The 76-year-old dubbed “the German James Bond” had often been sent on classified operations abroad, but his secret financial dealings are now under scrutiny.
He risks up to ten years in jail if found guilty of shortchanging the state out of a total of €14.45 million ($16 million) in taxes from 2002 to 2013.
Prosecutors are accusing Mauss of placing large sums of undeclared funds in offshore accounts, including in the Bahamas, national news agency DPA said.
Investigators first got on his trail after one of his aliases was found among names of UBS account holders found on a CD which the state of North-Rhine Westphalia had purchased from a whistleblower, according to business daily Handelsblatt and Süddeutsche Zeitung.
Mauss had allegedly failed to declare an account that he holds with the Luxembourg subsidiary of UBS.
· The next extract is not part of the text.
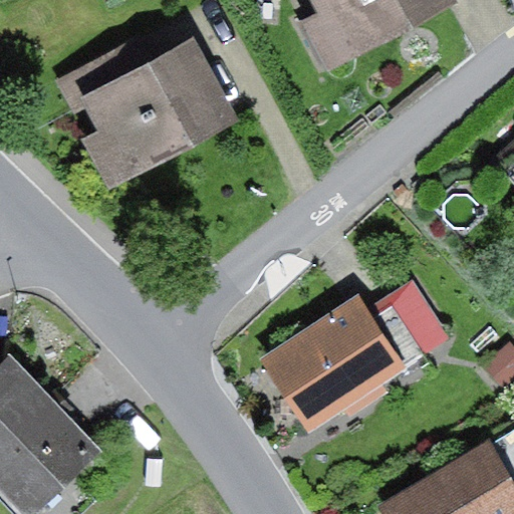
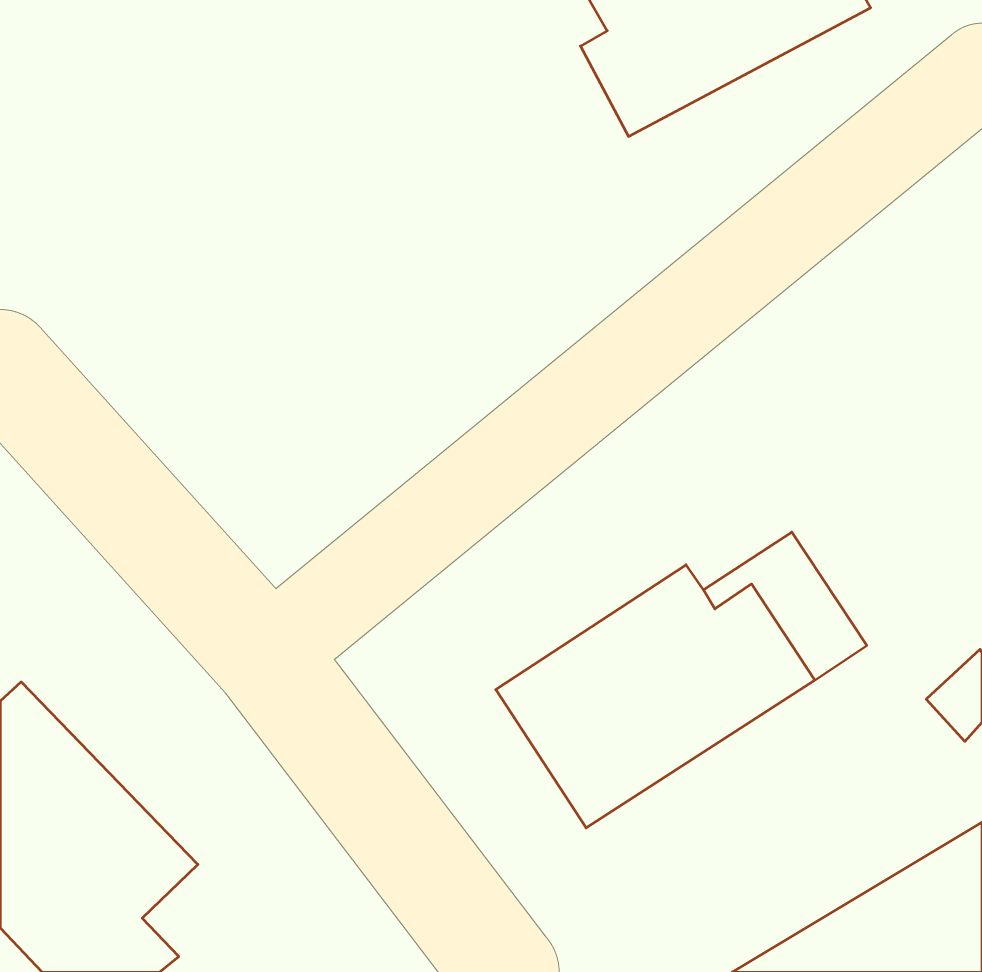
building: [55,32,231,187] -> none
His name subsequently also emerged in relation to several shell companies listed in the so-called Panama Papers – leaked documents from Panamanian law firm Mossack Fonseca that exposed the murky offshore financial dealings of the rich and famous.
Mauss has rejected any inkling of wrongdoing, saying the mailbox business fronts were set up to channel funds used in relation to hostage freeing operations.
During the trial, the court will seek to clear up if the account is linked to such “humanitarian action” or if it was simply an account created to hold illicit income.